Der Gesetzgeber stufte dazu nahezu alle in der Vorschrift enthaltenen Varianten zu einem Verbrechen mit einer Mindestfreiheitsstrafe von einem Jahr hoch. Ermittler haben damit im Unterschied zu minderschweren Vergehen keine Wahl mehr: Sie müssen auch jeden noch so kleinen Fall vor Gericht bringen. Selbst Baden-Württembergs Justizministerin Marion Gentges (CDU) verwies mittlerweile darauf, dass es sich bei über 40 Prozent der damit ausgelösten Ermittlungswelle um sogenannte Schulhof-Fälle handle. Da machten etwa junge Mädchen Nacktfotos und schickten sie ihrem Freund ("Sexting"). Oder Jugendliche teilten solche Fotos untereinander, ohne einer Strafbarkeit bewusst zu sein.

Das schlägt sich auch im aktuellen Lagebild des Bundeskriminalamts zu Sexualdelikten zum Nachteil von Kindern und Jugendlichen nieder. Das Phänomen der sogenannten Selbstfilmer spielt dort eine große Rolle: 17.549 von insgesamt 42.517 Tatverdächtigen sind nicht volljährig – also 41,3 Prozent.

Mit dem nun an Länder sowie Verbände geschickten Referentenentwurf zur Anpassung der Mindeststrafen von Paragraf 184b will Buschmann die Erhöhung des Strafrahmens auf zehn Jahre Freiheitsstrafe für schwere Fälle des Erwerbs, der Verbreitung oder des Besitzes von Darstellungen sexuellen Kindesmissbrauchs zwar prinzipiell beibehalten. Zugleich soll den Strafverfolgungsbehörden aber die Möglichkeit wiedereröffnet werden, in jedem Einzelfall angemessen auf einschlägige Verfahren zu reagieren.

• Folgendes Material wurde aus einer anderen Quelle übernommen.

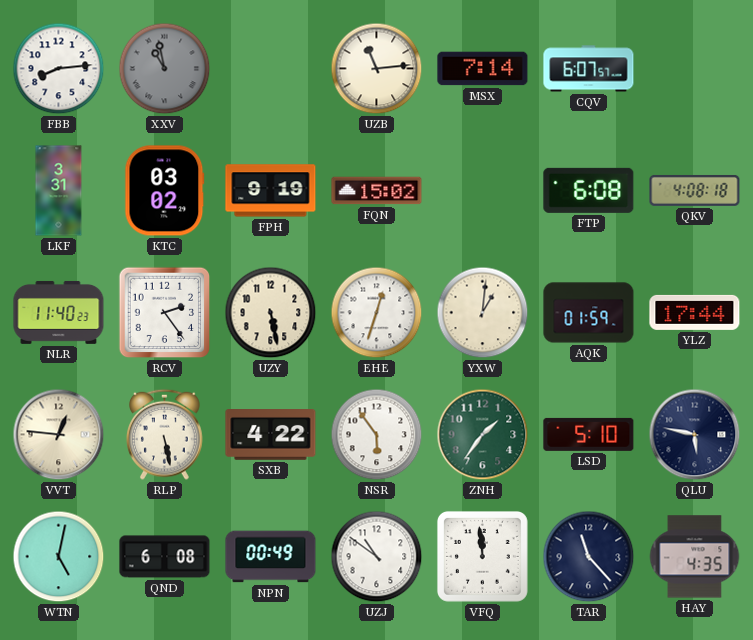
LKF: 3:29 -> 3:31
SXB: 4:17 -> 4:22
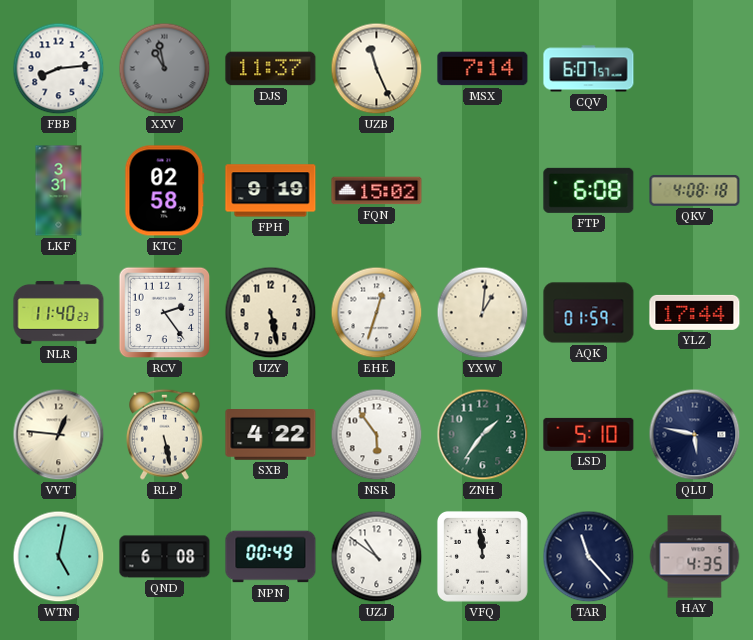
DJS: none -> 11:37
UZB: 11:14 -> 11:26
KTC: 03:02 -> 02:58
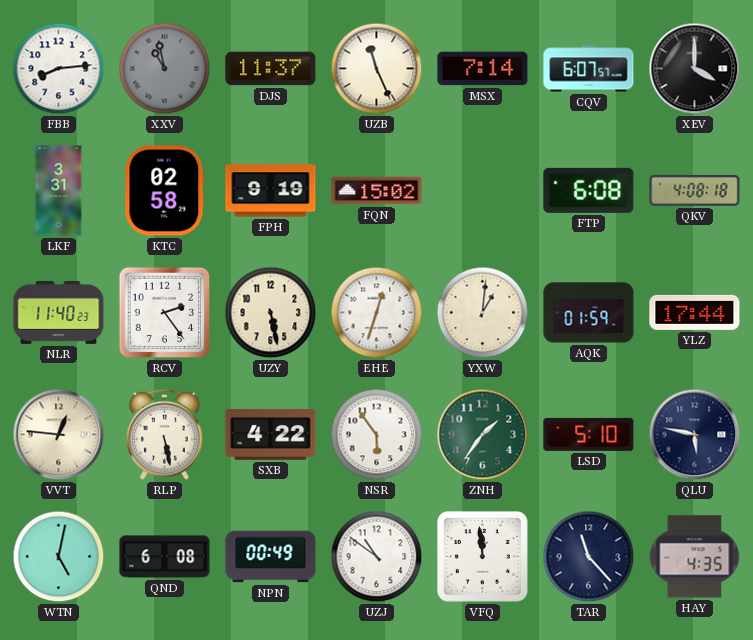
XEV: none -> 4:00
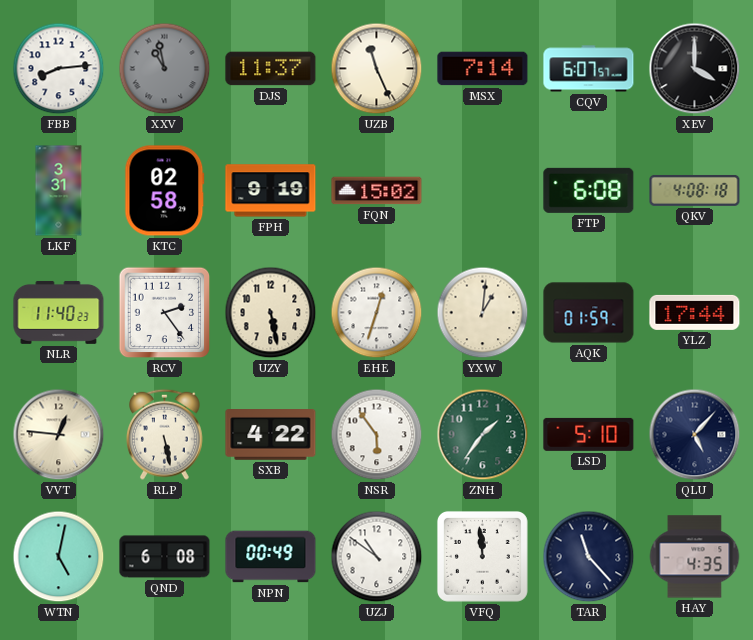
QLU: 5:47 -> 5:07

Wenn der Tatvorwurf am unteren Rand der Strafwürdigkeit liegt, könnten Gerichte so wieder eine niedrigere Strafe als ein Jahr Haft verhängen. Das Strafmaß für den Kauf oder die Verbreitung einschlägiger Bilder oder Videos soll auf sechs Monate herabgestuft werden, der Besitz auf drei Monate. Zudem wäre es auch möglich, Verfahren nach den Paragrafen 153 und 153a Strafprozessordnung (StPO) wieder einzustellen oder anderweitig zu erledigen.

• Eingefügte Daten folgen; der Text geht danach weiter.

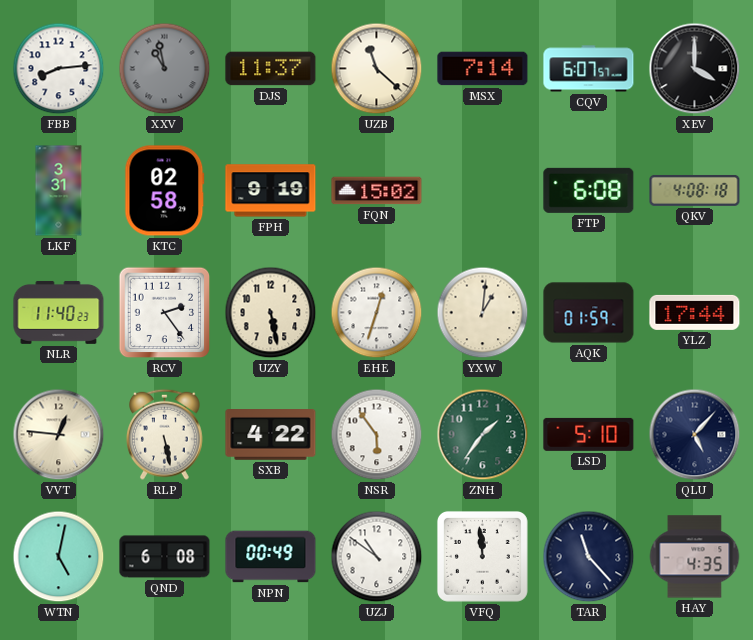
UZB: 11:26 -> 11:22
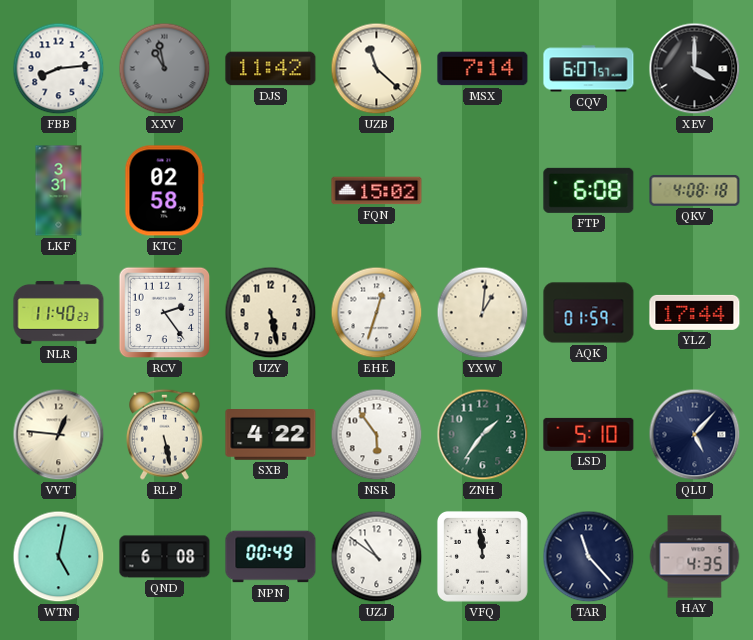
DJS: 11:37 -> 11:42
FPH: 9:19 -> none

Jüngst sorgte der Fall einer Lehrerin für Aufsehen: Sie wollte verhindern, dass sich ein intimes Handy-Video einer 13-jährigen Schülerin weiter im Internet verbreitet und ließ sich die Aufnahmen auf ihr eigenes Mobiltelefon laden. Die Staatsanwaltschaft sah sich daraufhin gezwungen, Anklage zu erheben. Auch eine Mutter, "die in einem Klassenchat kinderpornografisches Material entdeckt und es weiterleitet, um andere Eltern vor den Bildern zu warnen, muss aktuell mit einer Freiheitsstrafe von mindestens einem Jahr bestraft werden", legte Buschmann dar. "Das ist nicht gerecht."

Der Deutsche Richterbund bezeichnete den Schritt des Ministers als überfällig. Das Recht sei gegen den Rat aller Experten verschärft worden. Die vermeintlich gute Tat des Aufklärens habe sich "zum Bumerang" gewandelt. Der Deutsche Anwaltsverein begrüßte Buschmanns Vorschlag ebenfalls. Die anderen Ressorts müssen noch einbezogen werden, bevor ein Regierungsentwurf an Bundestag und Bundesrat gehen könnte.